In Eisenerz wird eine durchgehende sportliche- und schulisch/berufliche Ausbildung angeboten. Vom Ski Club Erzbergland über die Ski Neue Mittelschule zum Ski Poly in die Lehre mit oder ohne Matura des NAZ Eisenerz. Die Erzberg Arena ist darüber hinaus der erste Baustein bei der Neuaufstellung des NAZ in Eisenerz.
„Wir sind sehr glücklich, dass das jetzt umgesetzt ist, aber wir brauchen auch adäquate Unterbringungsmöglichkeiten sowie die dazugehörige Indoor-Infrastruktur für die jungen Sportler und dem NAZ Team, betonte Helmuth Lexer, Vorsitzender des NAZ und Präsident des Steirischen Skiverbandes.
!Das Schanzenprojekt und die Unterbringung für die Sportler und das NAZ Team wurden immer als ein Projekt angesehen", erklärt Franz Josef Seiser und der NAZ-Leiter Christian Schwarz.

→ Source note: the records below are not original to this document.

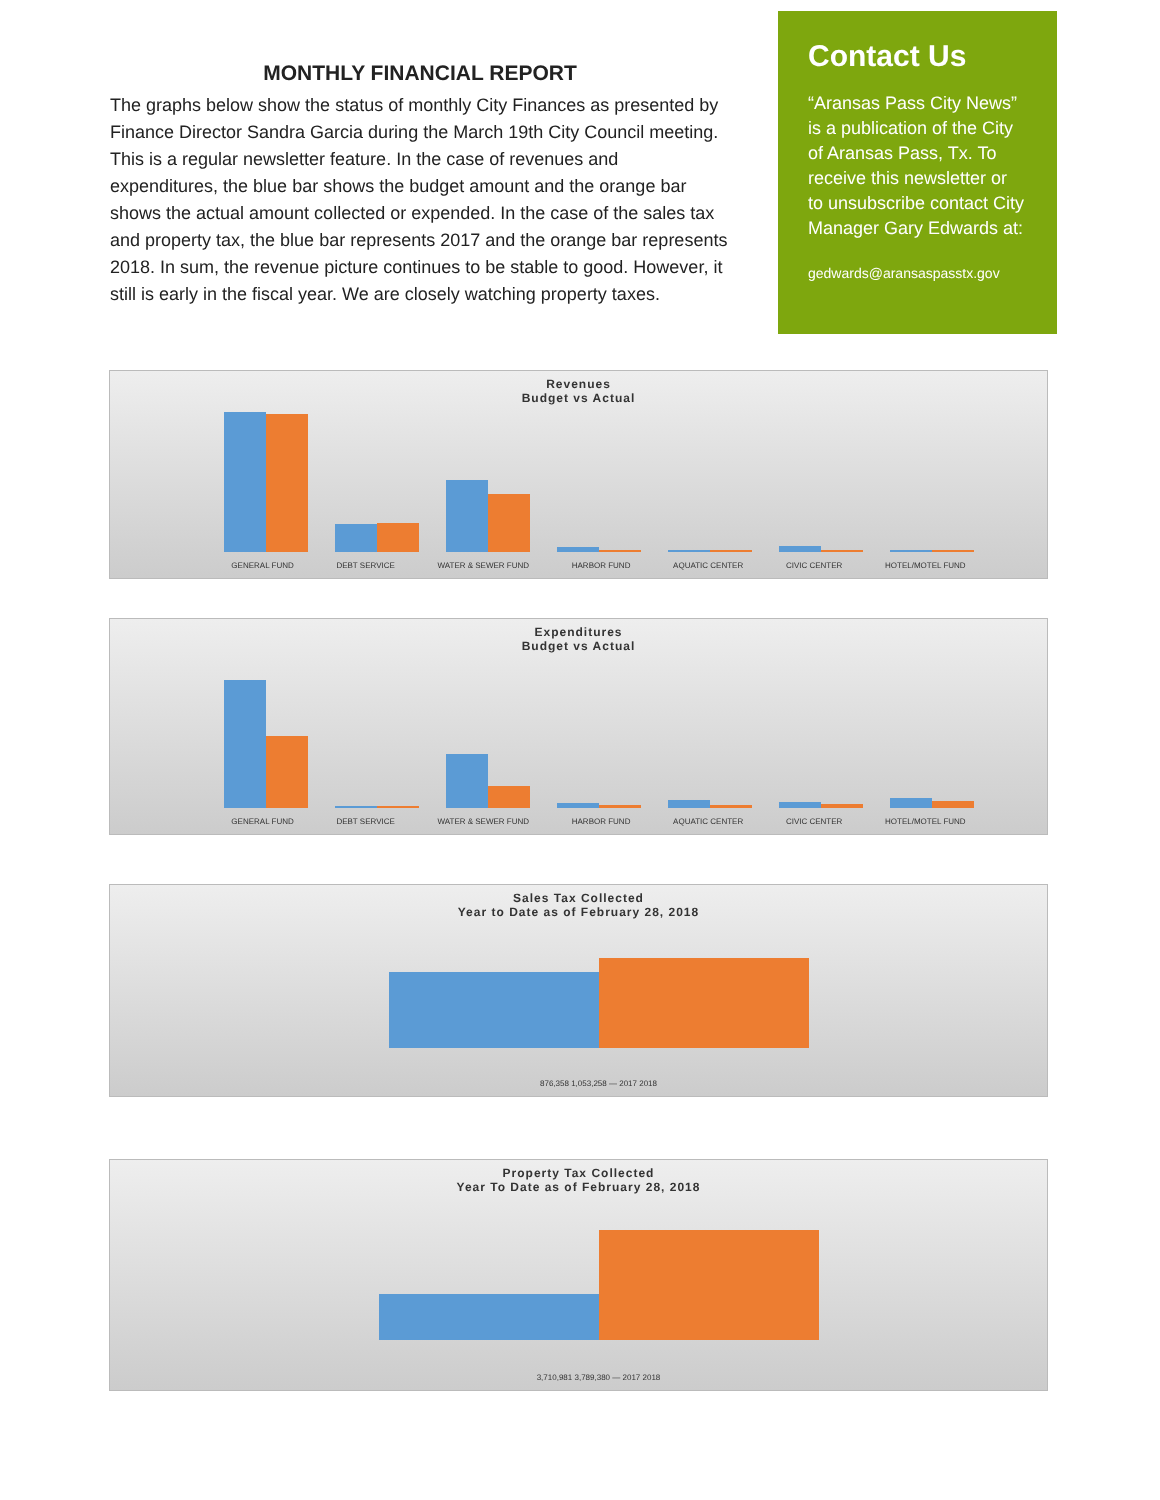MONTHLY FINANCIAL REPORT
The graphs below show the status of monthly City Finances as presented by Finance Director Sandra Garcia during the March 19th City Council meeting. This is a regular newsletter feature. In the case of revenues and expenditures, the blue bar shows the budget amount and the orange bar shows the actual amount collected or expended. In the case of the sales tax and property tax, the blue bar represents 2017 and the orange bar represents 2018. In sum, the revenue picture continues to be stable to good. However, it still is early in the fiscal year. We are closely watching property taxes.
Contact Us
“Aransas Pass City News” is a publication of the City of Aransas Pass, Tx. To receive this newsletter or to unsubscribe contact City Manager Gary Edwards at:
gedwards@aransaspasstx.gov
Revenues
Budget vs Actual
GENERAL FUND DEBT SERVICE WATER & SEWER FUND HARBOR FUND AQUATIC CENTER CIVIC CENTER HOTEL/MOTEL FUND
Expenditures
Budget vs Actual
GENERAL FUND DEBT SERVICE WATER & SEWER FUND HARBOR FUND AQUATIC CENTER CIVIC CENTER HOTEL/MOTEL FUND
Sales Tax Collected
Year to Date as of February 28, 2018
876,358 1,053,258 — 2017 2018
Property Tax Collected
Year To Date as of February 28, 2018
3,710,981 3,789,380 — 2017 2018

Auf Landesebene arbeitet man seit Monaten sehr eng mit dem Büro von Landeshauptmann-Stellvertreter Michael Schickhofer und des Sportlandesrat Jörg Leichtfried in enger Abstimmung mit der Stadtgemeinde Eisenerz mit Bürgermeisterin Christine Holzweber und dem Abgeordneten zum Steirischen Landtag Anton Lang zusammen.

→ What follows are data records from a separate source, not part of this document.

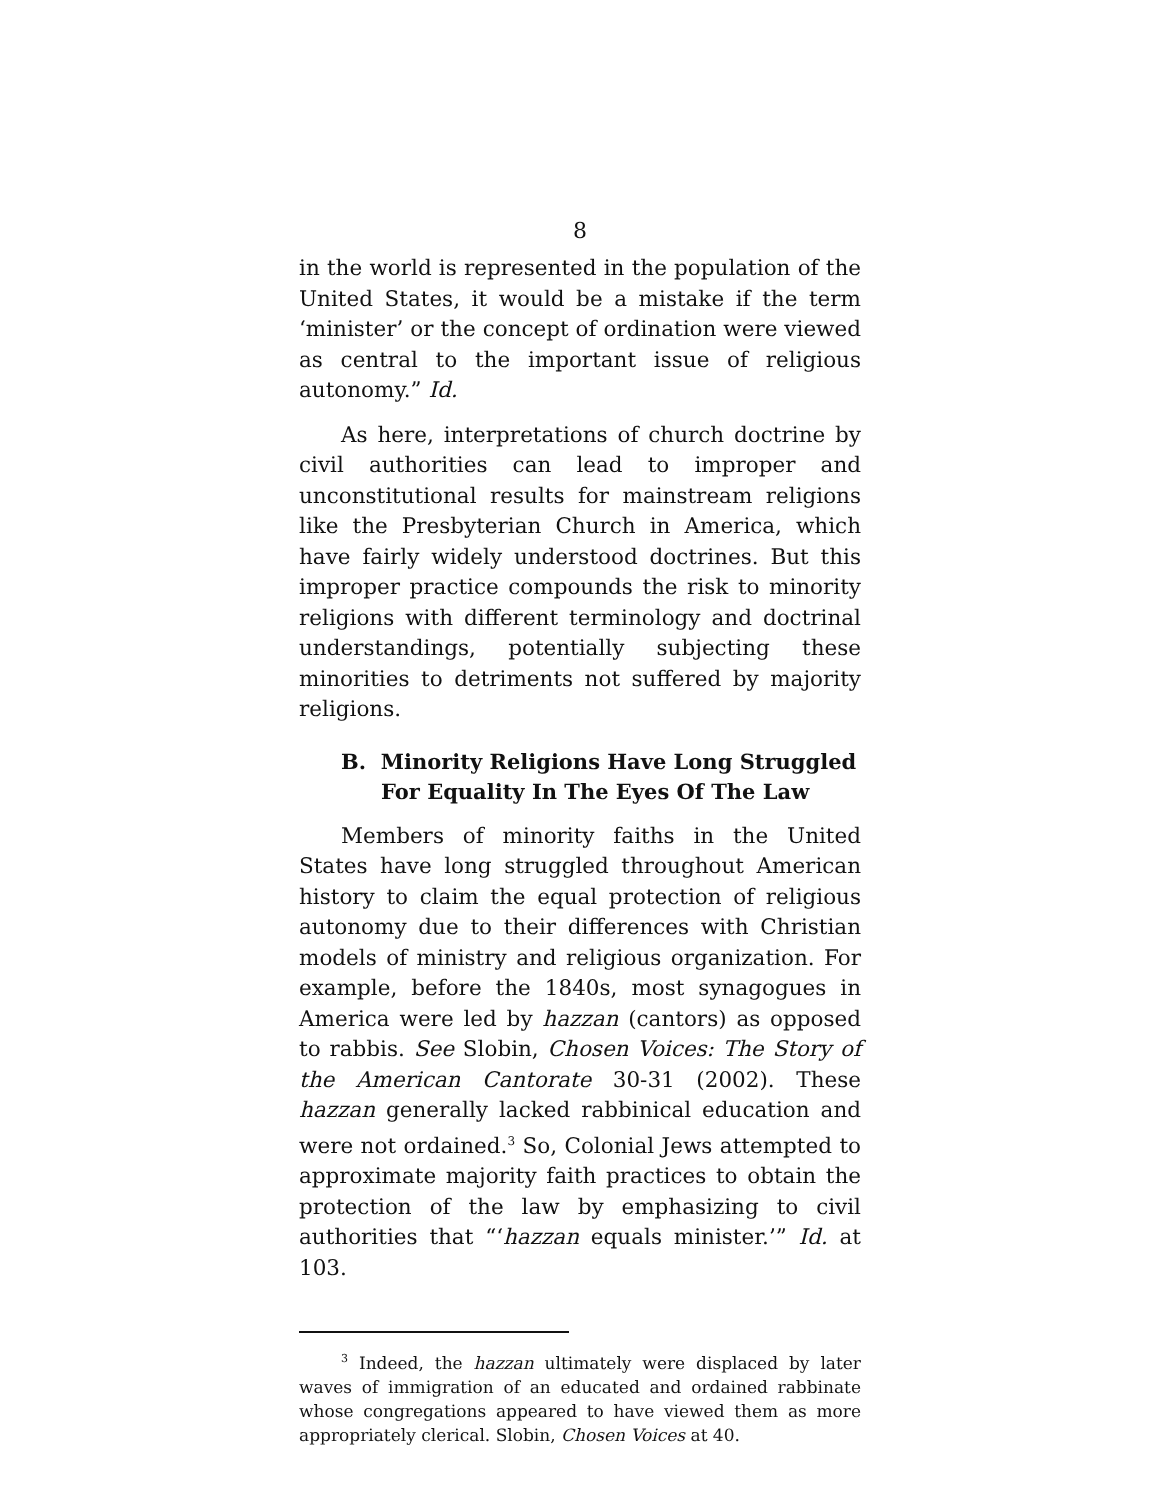8
in the world is represented in the population of the United States, it would be a mistake if the term ‘minister’ or the concept of ordination were viewed as central to the important issue of religious autonomy.” Id.
As here, interpretations of church doctrine by civil authorities can lead to improper and unconstitutional results for mainstream religions like the Presbyterian Church in America, which have fairly widely understood doctrines. But this improper practice compounds the risk to minority religions with different terminology and doctrinal understandings, potentially subjecting these minorities to detriments not suffered by majority religions.
B. Minority Religions Have Long Struggled For Equality In The Eyes Of The Law
Members of minority faiths in the United States have long struggled throughout American history to claim the equal protection of religious autonomy due to their differences with Christian models of ministry and religious organization. For example, before the 1840s, most synagogues in America were led by hazzan (cantors) as opposed to rabbis. See Slobin, Chosen Voices: The Story of the American Cantorate 30-31 (2002). These hazzan generally lacked rabbinical education and were not ordained.<sup>3</sup> So, Colonial Jews attempted to approximate majority faith practices to obtain the protection of the law by emphasizing to civil authorities that “‘hazzan equals minister.’” Id. at 103.
<sup>3</sup> Indeed, the hazzan ultimately were displaced by later waves of immigration of an educated and ordained rabbinate whose congregations appeared to have viewed them as more appropriately clerical. Slobin, Chosen Voices at 40.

Der Minister war jedenfalls von den Möglichkeiten in Eisenerz für den Sport, insbesondere vom NAZ Eisenerz und seiner einzigartigen Möglichkeit, Lehre und Spitzensport zu verbinden, begeistert. Eisenerz bleibt der Besuch des Sportministers in bester Erinnerung: Bereits zur Schanzeneröffnung Anfang Juli soll es ein Wiedersehen geben.